Issues that are common to installation and upgrade

Offline install or upgrade throws 'invalid character' error

When doing an offline install or upgrade, running the oc ibm-pak generate mirror-manifests <..> command throws an error similar to the following:

Error: failed to load the catalog FBC at cp.stg.icr.io/cp/ <...> invalid character '<' in string escape code

Solution: You must have IBM Catalog Management Plug-in for IBM Cloud Pak (ibm-pak-plugin) v1.10 or higher installed. Run the following commands to ensure that ibm-pak-plugin is at the required level.

Check which version of ibm-pak-plugin you have installed.

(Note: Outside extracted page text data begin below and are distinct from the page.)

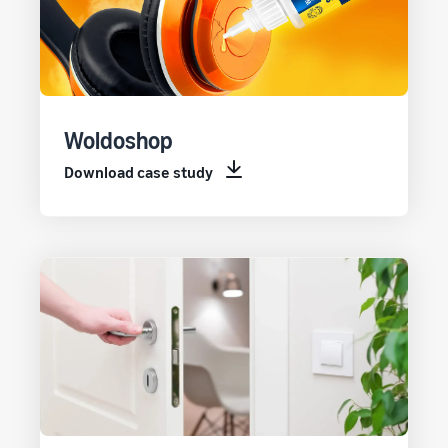
Woldoshop
Download case study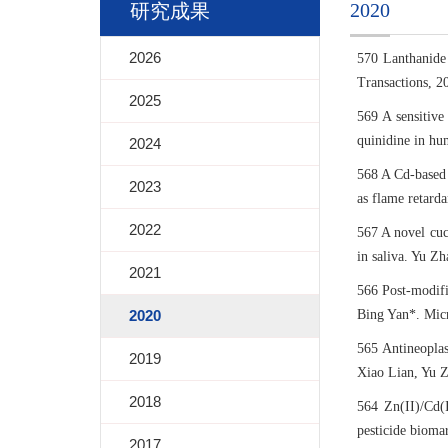
2020
研究成果
2026
570 Lanthanide
Transactions, 2
2025
569 A sensitive
quinidine in hu
2024
568 A Cd-based 
2023
as flame retard
2022
567 A novel cucu
in saliva. Yu Z
2021
566 Post-modifi
2020
Bing Yan*. Micr
565 Antineopla
2019
Xiao Lian, Yu Z
2018
564 Zn(II)/Cd(I
pesticide bioma
2017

Run the following command on your bastion host, portable compute device, or connected compute device if you are using a portable storage device.
```
oc ibm-pak --version
```
Example output:
```
oc ibm-pak --version
v1.11.0
```
If the ibm-pak-plugin version is lower than v1.10.0, then you must download and install the most recent version.

Follow the steps for your installation approach:
- Bastion host: Install the IBM Catalog Management Plug-in for IBM Cloud Pak®.
- Portable device: Install the IBM Catalog Management Plug-in for IBM Cloud Pak®.

Offline install or upgrade stuck because the 'oc ibm-pak generate mirror-manifests' command fails with 'no space left on device'

The oc ibm-pak generate mirror-manifests $CASE_NAME $TARGET_REGISTRY --version $CASE_VERSION command fails with a message similar to the following in $IBMPAK_HOME/.ibm-pak/logs/oc-ibm_pak.log:

write /tmp/render-unpack-4002583241/var/lib/rpm/Packages: no space left on device

Solution: The default temporary directory does not have enough space to run the ibm-pak tool. You must set the TMPDIR environment variable to a different directory with more space before running the oc ibm-pak generate mirror-manifests command.

TMPDIR=<new_temp_dir> oc ibm-pak generate mirror-manifests ${CASE_NAME} ${TARGET_REGISTRY} --version ${CASE_VERSION}

Where <new_temp_dir> is the path for a directory with more space.